After a while the civil war calmed down a little and some of the people were able to return to Thampalagamam. The many gypsies who had turned to Christ left their old ways of life and built houses to live in and learned new trades. The church in Thampalagamam steadily grew and Jeyakanth was able to take on two young converts as assistants, Rajendran and Subramanaim.
Studying in London
As the work grew Jeyakanth felt his need for Bible training in order to be better equipped to lead the church, so in 1994 he came to London to study at the Metropolitan Tabernacle.
By 1999, Jeyakanth had planted two further churches with his two assistants becoming their pastors, Subramanaim in nearby Palayoothu and Rajendran in Muthur.
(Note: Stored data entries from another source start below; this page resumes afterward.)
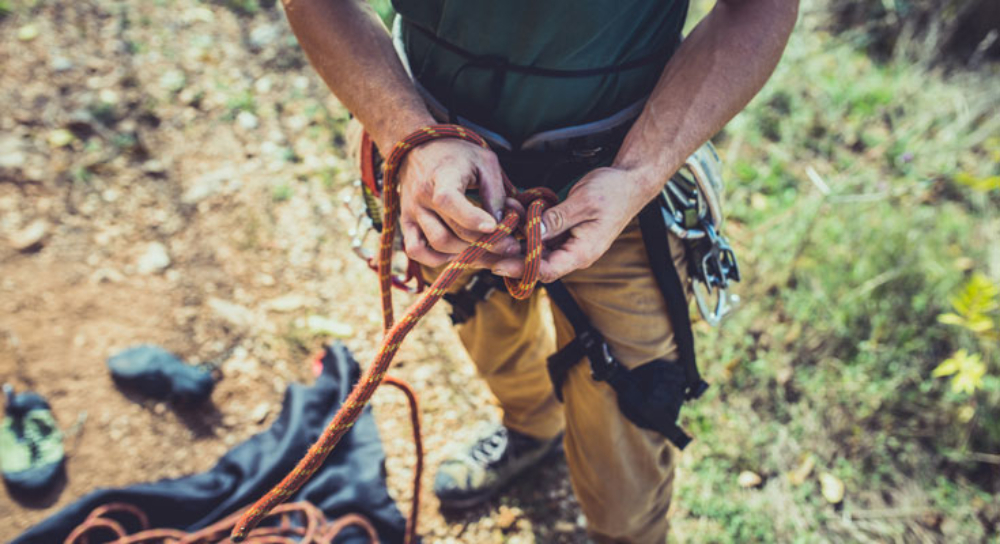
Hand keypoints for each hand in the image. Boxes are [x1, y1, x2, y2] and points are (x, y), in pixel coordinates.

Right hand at [397, 139, 519, 266]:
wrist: (420, 147)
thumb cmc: (458, 154)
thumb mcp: (485, 162)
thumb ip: (495, 193)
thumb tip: (501, 226)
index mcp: (442, 176)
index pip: (449, 200)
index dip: (472, 218)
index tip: (495, 227)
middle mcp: (421, 197)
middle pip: (450, 232)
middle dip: (483, 244)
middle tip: (508, 245)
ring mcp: (411, 212)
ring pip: (437, 245)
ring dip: (465, 253)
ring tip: (485, 247)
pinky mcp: (406, 223)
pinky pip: (416, 251)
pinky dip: (436, 259)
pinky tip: (456, 252)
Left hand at [491, 167, 652, 282]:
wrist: (630, 181)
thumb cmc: (613, 191)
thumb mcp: (584, 202)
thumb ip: (557, 218)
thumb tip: (533, 232)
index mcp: (582, 252)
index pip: (547, 270)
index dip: (521, 270)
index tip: (498, 265)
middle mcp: (575, 253)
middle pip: (538, 264)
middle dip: (513, 255)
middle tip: (488, 246)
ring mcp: (571, 243)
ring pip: (538, 249)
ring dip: (519, 237)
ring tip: (502, 220)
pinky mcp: (567, 232)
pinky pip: (544, 235)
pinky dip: (529, 226)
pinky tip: (516, 211)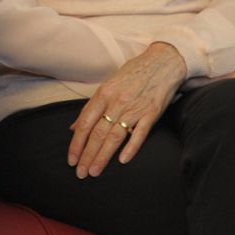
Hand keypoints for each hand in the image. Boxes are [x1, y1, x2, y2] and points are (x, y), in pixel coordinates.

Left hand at [71, 42, 186, 177]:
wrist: (162, 62)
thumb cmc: (133, 73)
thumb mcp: (109, 85)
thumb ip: (92, 107)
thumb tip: (74, 126)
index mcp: (103, 94)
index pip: (85, 123)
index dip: (76, 143)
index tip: (71, 159)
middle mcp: (117, 102)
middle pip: (98, 133)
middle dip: (87, 155)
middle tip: (80, 173)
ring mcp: (134, 108)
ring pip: (115, 136)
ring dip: (103, 156)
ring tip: (94, 171)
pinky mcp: (152, 113)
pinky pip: (140, 133)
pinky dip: (131, 148)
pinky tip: (122, 161)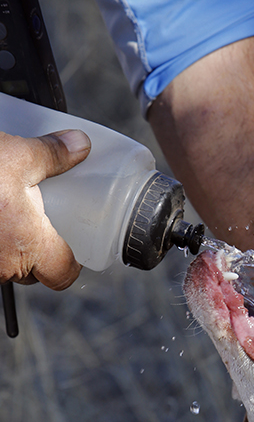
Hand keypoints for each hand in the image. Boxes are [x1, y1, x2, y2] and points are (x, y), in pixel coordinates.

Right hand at [0, 129, 90, 288]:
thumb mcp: (14, 156)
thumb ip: (51, 156)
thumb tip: (78, 146)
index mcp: (29, 246)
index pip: (63, 274)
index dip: (70, 262)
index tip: (70, 244)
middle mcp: (3, 266)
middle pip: (31, 273)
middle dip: (34, 251)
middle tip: (34, 222)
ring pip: (2, 266)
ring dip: (5, 245)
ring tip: (2, 213)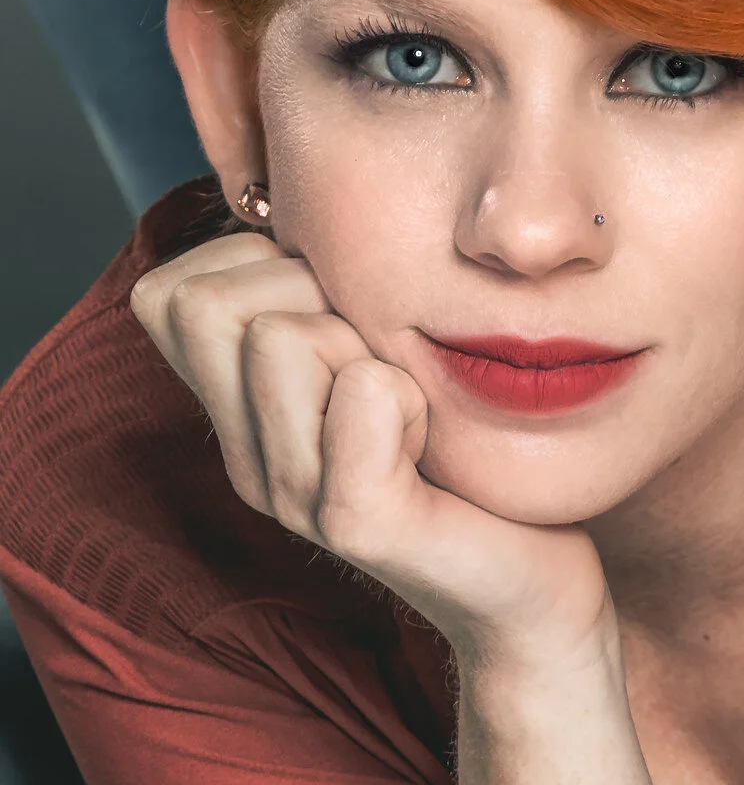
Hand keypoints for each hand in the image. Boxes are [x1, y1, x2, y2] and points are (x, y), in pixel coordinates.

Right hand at [128, 233, 615, 673]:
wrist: (533, 584)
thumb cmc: (466, 456)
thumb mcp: (377, 357)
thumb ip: (317, 302)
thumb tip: (281, 200)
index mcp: (243, 420)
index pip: (170, 293)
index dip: (258, 273)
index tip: (342, 323)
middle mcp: (250, 462)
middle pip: (209, 305)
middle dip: (307, 300)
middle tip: (381, 365)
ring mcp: (294, 500)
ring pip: (279, 337)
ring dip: (365, 345)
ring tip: (409, 406)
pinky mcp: (358, 523)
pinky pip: (362, 392)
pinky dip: (409, 392)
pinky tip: (430, 440)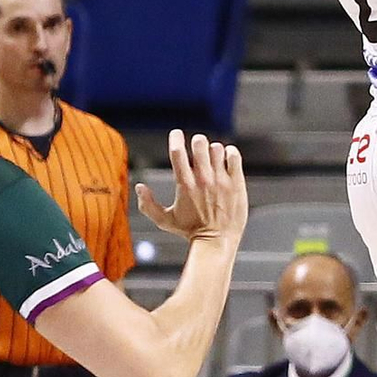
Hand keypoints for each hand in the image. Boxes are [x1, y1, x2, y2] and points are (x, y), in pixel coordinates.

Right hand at [136, 129, 247, 246]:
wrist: (217, 241)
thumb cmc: (190, 231)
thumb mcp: (165, 220)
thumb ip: (148, 204)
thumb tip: (139, 187)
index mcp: (184, 185)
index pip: (177, 151)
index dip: (175, 137)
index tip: (176, 134)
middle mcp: (203, 179)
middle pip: (199, 143)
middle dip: (196, 143)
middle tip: (197, 150)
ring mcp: (221, 180)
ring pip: (217, 148)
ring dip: (212, 150)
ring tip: (212, 159)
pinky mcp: (236, 183)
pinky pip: (234, 156)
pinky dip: (230, 153)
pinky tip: (226, 159)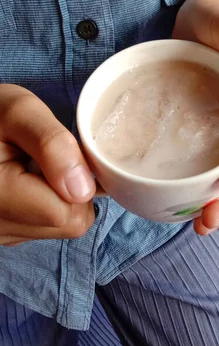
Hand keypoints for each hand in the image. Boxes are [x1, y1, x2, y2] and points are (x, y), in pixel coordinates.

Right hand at [0, 85, 95, 245]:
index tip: (65, 154)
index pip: (66, 213)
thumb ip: (53, 145)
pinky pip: (43, 226)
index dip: (80, 182)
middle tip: (49, 157)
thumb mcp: (21, 112)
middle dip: (72, 189)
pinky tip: (28, 178)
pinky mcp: (4, 232)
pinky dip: (46, 203)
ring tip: (35, 166)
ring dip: (60, 196)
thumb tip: (83, 190)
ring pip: (59, 228)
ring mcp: (0, 233)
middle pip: (67, 224)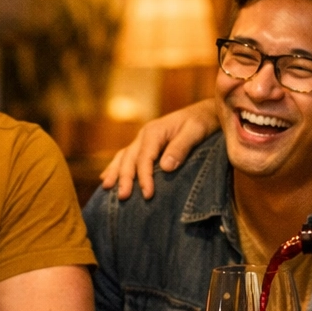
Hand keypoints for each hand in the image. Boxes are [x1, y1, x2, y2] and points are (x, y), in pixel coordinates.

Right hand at [99, 99, 220, 199]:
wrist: (205, 112)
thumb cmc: (201, 122)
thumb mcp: (195, 132)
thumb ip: (180, 147)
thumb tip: (165, 167)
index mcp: (154, 131)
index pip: (144, 158)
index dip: (144, 177)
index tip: (148, 194)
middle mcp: (144, 134)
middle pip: (129, 159)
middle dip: (124, 179)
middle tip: (123, 197)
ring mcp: (142, 139)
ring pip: (123, 157)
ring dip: (115, 173)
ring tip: (107, 189)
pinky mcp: (145, 145)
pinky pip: (125, 156)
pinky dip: (115, 167)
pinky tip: (106, 179)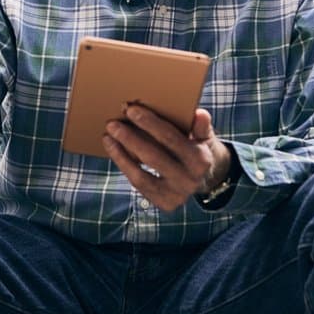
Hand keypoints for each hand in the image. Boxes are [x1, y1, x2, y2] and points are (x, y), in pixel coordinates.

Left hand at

One man converted through Jeyakanth’s witness was Nathan and the Muthur church began in his home. A handful of people were converted and by 2004 the church had grown to thirty or so believers and the first church building was opened.
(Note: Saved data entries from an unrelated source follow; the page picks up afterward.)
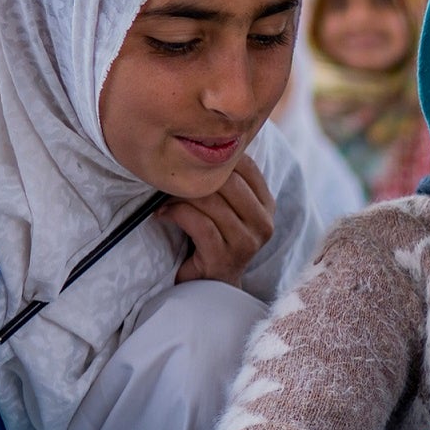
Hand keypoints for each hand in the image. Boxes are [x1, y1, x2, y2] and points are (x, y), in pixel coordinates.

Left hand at [157, 155, 275, 285]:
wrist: (208, 286)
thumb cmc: (211, 239)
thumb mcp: (226, 208)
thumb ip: (226, 182)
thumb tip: (203, 142)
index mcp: (267, 206)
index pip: (246, 167)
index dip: (215, 160)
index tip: (188, 163)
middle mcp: (264, 223)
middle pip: (229, 183)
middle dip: (194, 179)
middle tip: (170, 182)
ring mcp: (247, 243)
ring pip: (212, 203)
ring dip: (180, 197)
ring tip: (162, 199)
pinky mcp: (224, 258)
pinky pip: (200, 224)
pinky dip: (176, 214)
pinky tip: (163, 214)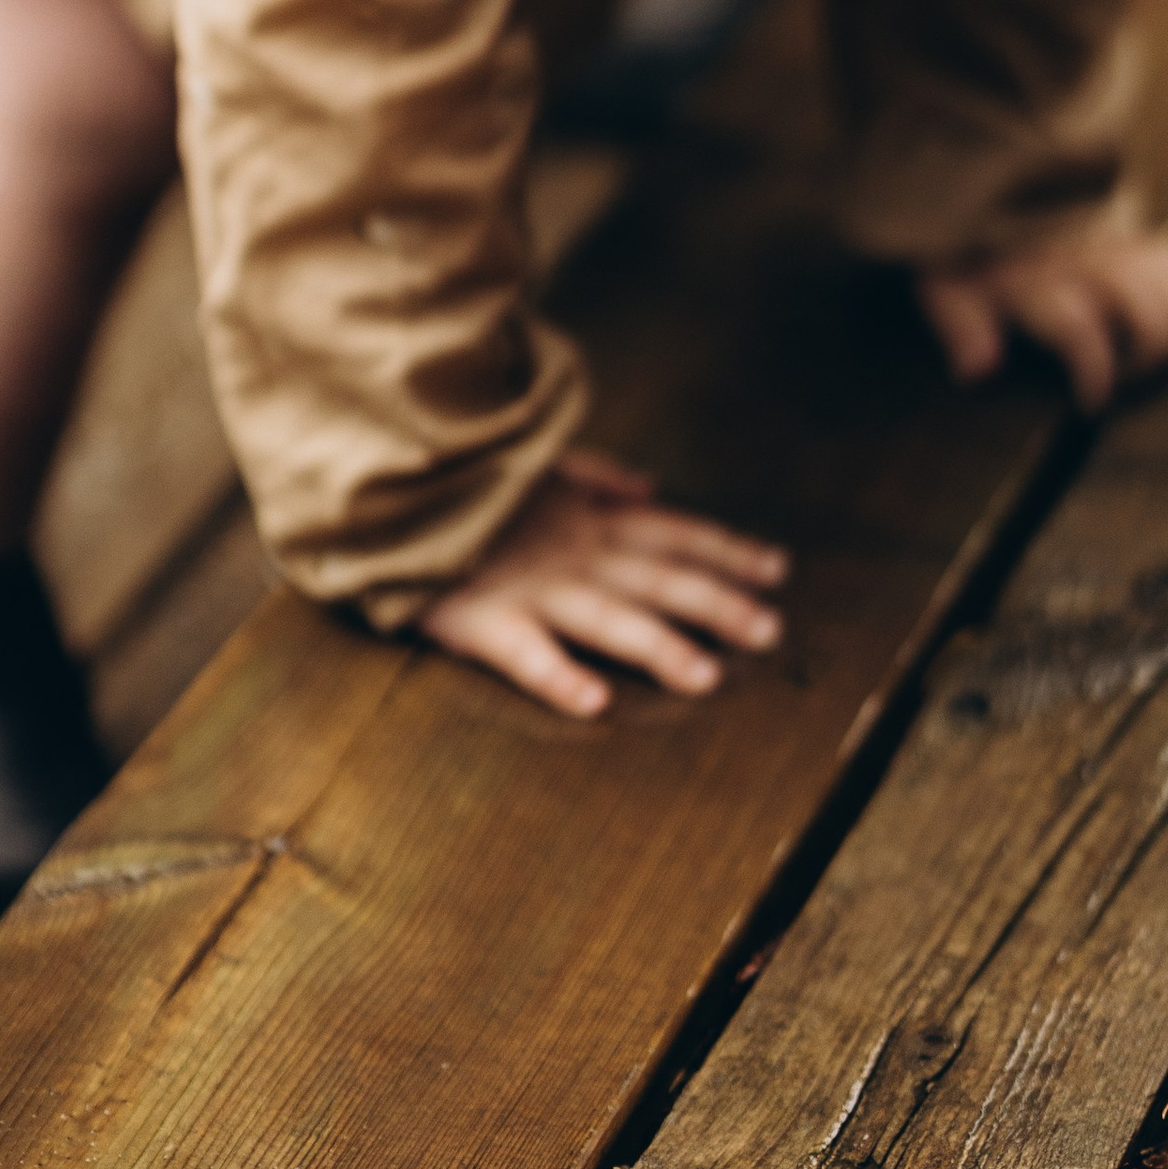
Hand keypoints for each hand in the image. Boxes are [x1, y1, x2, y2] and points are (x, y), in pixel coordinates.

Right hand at [418, 448, 789, 720]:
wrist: (389, 485)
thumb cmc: (465, 484)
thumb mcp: (537, 466)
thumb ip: (596, 477)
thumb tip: (649, 485)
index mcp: (588, 517)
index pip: (672, 532)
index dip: (727, 550)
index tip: (778, 571)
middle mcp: (573, 552)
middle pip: (658, 578)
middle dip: (718, 603)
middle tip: (770, 633)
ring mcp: (531, 586)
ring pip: (607, 618)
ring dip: (659, 646)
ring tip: (706, 677)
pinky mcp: (481, 618)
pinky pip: (523, 651)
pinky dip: (558, 675)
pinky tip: (594, 702)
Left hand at [917, 222, 1167, 412]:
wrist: (999, 177)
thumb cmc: (971, 250)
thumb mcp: (947, 283)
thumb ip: (960, 324)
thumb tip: (976, 371)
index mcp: (1042, 281)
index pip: (1078, 327)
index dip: (1094, 368)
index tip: (1093, 403)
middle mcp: (1092, 266)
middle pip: (1146, 311)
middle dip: (1153, 355)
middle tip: (1143, 388)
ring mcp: (1126, 252)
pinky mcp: (1147, 244)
Muthur was in a war-torn area, about four hours’ drive from Thampalagamam. It was a Tamil Tiger stronghold, and there was a lot of hatred for the Christians. One night a Hindu villager set fire to the church. Unknown to him, a grandmother and her grandchild were asleep in the building but they managed to escape and were able to identify the man.
Rajendran reported the man to the local police and he was prosecuted and put in prison. This caused uproar in the village and aroused great anger against the Christians. A public meeting was held where the police asked Rajendran what he thought should be done with the man. Rajendran said that as a Christian he wanted to show mercy to the man and so argued that he should be released without charge.
Until this time, the few Christians there had struggled to have any impact on the village. However, having witnessed Rajendran’s kindness, many Hindus changed their attitude towards the believers and many doors opened to him. Now Rajendran was able to talk freely about the Lord Jesus and from this time onwards, the church quickly grew.
Ongoing threats to Jeyakanth’s life
The civil war was still raging though and most of the LEFC churches were either in or close to areas controlled by the Tamil Tigers. Abductions and killings were frequent and Jeyakanth had many threats to his life. Here is just one example.
Kidnapped by Tamil Tigers
One Wednesday night in 2000 when Jeyakanth and some of the pastors were asleep there was a knock at the door and when they opened it, outside stood a group of Tamil Tigers with AK47 rifles. They told Jeyakanth that their leader wanted to meet him and ordered him to follow them.
The meeting took place in the jungle but before letting Jeyakanth go he demanded he raise £2500 in two weeks or he would be killed. His church people were too poor to raise that sort of money and Jeyakanth became very sick and depressed. The situation seemed hopeless but every day at 4 in the morning the church gathered to pray for him.
After two weeks of prayer, two members of the congregation believed God was telling them that Jeyakanth should go and meet the leading Tamil Tiger commander in the area to speak to him about the situation. So taking his life in his hands Jeyakanth set out.